**Work instructions**
In the rows below, from the line with "pose: elev=197.9 azim=143.8" through the end of the rows, replace "pose" with "view" and leave everything else unchanged. Give only those lines.

+++ Stored records +++

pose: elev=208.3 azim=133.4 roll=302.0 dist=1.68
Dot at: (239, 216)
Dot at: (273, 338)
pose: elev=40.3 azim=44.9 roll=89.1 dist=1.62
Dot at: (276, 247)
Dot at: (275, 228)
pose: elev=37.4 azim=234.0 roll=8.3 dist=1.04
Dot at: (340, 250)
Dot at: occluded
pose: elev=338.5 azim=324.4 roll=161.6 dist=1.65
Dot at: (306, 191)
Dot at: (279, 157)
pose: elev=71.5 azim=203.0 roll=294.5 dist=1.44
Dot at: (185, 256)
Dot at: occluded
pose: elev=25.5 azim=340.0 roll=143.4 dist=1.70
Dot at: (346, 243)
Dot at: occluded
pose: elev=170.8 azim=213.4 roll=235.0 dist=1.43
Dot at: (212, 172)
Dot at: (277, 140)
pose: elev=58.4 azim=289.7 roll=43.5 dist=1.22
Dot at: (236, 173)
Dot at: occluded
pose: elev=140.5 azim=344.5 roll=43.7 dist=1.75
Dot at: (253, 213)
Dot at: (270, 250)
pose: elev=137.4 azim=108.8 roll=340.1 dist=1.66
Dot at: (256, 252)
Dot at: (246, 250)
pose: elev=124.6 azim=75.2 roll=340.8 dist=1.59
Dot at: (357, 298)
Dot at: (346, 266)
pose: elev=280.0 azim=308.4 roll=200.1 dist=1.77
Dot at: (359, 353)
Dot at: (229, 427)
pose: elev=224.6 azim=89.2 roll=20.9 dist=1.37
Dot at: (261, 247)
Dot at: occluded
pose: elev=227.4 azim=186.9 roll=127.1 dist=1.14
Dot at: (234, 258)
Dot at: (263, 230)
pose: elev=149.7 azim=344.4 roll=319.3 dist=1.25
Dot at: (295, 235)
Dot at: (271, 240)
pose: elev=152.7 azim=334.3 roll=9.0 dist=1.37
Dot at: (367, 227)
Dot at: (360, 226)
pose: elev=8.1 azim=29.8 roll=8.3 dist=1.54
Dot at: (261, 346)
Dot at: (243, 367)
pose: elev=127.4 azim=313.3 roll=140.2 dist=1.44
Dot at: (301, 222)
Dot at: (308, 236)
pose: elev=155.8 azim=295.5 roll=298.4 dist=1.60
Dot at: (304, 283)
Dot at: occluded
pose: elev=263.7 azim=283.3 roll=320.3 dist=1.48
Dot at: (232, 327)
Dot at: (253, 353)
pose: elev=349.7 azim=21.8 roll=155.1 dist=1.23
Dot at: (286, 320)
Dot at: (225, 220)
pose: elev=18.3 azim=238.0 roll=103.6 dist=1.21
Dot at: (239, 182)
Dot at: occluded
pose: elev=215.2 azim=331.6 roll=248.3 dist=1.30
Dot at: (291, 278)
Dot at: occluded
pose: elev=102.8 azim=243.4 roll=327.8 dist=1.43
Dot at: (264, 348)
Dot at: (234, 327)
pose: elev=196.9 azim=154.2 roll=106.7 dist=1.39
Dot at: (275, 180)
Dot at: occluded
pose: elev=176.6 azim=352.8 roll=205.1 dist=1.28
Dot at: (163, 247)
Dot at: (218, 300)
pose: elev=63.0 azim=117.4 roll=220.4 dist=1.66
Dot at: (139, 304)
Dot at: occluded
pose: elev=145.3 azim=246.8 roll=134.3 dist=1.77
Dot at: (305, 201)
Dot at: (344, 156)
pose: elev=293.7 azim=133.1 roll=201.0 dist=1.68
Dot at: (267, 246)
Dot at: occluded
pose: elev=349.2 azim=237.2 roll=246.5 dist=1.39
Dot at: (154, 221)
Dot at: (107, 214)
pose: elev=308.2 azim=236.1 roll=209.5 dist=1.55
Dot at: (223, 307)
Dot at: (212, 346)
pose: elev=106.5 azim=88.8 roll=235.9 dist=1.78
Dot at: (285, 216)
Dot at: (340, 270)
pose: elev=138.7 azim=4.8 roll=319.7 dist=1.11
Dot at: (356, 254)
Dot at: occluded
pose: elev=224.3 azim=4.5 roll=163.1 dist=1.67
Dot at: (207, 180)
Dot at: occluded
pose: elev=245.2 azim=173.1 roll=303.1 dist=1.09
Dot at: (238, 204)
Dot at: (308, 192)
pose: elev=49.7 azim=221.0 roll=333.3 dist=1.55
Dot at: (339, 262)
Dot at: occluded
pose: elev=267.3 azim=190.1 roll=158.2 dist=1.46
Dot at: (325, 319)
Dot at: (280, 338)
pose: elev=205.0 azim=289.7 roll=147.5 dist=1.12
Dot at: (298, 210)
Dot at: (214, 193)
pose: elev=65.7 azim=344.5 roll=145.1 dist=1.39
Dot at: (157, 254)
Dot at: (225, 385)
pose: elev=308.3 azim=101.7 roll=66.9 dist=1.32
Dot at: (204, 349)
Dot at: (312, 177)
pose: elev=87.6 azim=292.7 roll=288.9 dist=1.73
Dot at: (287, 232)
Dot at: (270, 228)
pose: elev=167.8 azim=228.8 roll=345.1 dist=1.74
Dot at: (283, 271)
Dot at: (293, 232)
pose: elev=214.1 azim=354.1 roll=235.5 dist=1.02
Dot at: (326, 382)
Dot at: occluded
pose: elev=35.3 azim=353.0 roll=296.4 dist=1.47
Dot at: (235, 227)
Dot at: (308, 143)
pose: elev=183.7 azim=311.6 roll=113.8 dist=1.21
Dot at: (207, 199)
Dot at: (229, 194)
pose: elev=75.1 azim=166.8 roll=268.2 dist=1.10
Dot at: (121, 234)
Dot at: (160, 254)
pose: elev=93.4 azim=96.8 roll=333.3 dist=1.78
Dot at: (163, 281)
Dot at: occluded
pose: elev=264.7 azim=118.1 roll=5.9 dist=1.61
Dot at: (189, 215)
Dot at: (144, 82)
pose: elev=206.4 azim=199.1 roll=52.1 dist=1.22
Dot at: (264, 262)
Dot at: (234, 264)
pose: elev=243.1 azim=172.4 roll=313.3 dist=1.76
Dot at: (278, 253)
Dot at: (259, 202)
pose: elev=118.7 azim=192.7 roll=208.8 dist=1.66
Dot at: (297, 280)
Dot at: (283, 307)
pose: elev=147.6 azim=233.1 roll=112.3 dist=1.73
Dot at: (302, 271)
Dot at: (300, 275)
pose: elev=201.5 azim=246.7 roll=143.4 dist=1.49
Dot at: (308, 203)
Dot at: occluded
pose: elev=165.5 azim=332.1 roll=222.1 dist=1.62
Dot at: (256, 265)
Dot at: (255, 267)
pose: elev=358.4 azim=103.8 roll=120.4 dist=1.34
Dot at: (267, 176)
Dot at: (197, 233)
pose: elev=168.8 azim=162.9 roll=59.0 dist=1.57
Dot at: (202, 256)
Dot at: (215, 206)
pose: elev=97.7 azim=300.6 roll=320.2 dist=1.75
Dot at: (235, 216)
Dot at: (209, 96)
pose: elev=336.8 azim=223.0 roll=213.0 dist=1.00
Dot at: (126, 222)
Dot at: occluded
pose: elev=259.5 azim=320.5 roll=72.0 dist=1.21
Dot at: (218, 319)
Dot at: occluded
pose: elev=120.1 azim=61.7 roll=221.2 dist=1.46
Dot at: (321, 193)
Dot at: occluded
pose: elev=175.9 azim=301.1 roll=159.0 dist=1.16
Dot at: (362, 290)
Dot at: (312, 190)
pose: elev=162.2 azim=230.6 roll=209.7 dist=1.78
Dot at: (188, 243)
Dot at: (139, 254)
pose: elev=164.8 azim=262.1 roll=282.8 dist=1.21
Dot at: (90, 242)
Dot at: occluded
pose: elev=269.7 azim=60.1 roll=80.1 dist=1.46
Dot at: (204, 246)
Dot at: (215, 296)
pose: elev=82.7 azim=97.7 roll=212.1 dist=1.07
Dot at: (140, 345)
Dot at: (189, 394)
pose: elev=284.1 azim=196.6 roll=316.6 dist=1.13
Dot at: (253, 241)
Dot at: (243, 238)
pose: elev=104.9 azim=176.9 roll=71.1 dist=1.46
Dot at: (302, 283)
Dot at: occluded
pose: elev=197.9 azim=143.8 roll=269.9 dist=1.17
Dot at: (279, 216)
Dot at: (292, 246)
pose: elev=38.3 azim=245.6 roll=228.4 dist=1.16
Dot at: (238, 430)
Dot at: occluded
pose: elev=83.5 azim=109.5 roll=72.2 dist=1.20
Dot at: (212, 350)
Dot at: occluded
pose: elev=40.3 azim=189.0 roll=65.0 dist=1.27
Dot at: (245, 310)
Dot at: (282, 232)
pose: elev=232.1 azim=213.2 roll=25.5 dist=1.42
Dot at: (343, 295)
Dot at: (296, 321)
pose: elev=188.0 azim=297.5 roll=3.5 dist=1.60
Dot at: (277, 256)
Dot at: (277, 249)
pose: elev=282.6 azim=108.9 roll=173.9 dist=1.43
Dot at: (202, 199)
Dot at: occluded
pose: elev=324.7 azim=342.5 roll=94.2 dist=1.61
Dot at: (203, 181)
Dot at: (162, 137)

+++

**Answer in full**
view: elev=197.9 azim=143.8 roll=269.9 dist=1.17
Dot at: (279, 216)
Dot at: (292, 246)
view: elev=38.3 azim=245.6 roll=228.4 dist=1.16
Dot at: (238, 430)
Dot at: occluded
view: elev=83.5 azim=109.5 roll=72.2 dist=1.20
Dot at: (212, 350)
Dot at: occluded
view: elev=40.3 azim=189.0 roll=65.0 dist=1.27
Dot at: (245, 310)
Dot at: (282, 232)
view: elev=232.1 azim=213.2 roll=25.5 dist=1.42
Dot at: (343, 295)
Dot at: (296, 321)
view: elev=188.0 azim=297.5 roll=3.5 dist=1.60
Dot at: (277, 256)
Dot at: (277, 249)
view: elev=282.6 azim=108.9 roll=173.9 dist=1.43
Dot at: (202, 199)
Dot at: occluded
view: elev=324.7 azim=342.5 roll=94.2 dist=1.61
Dot at: (203, 181)
Dot at: (162, 137)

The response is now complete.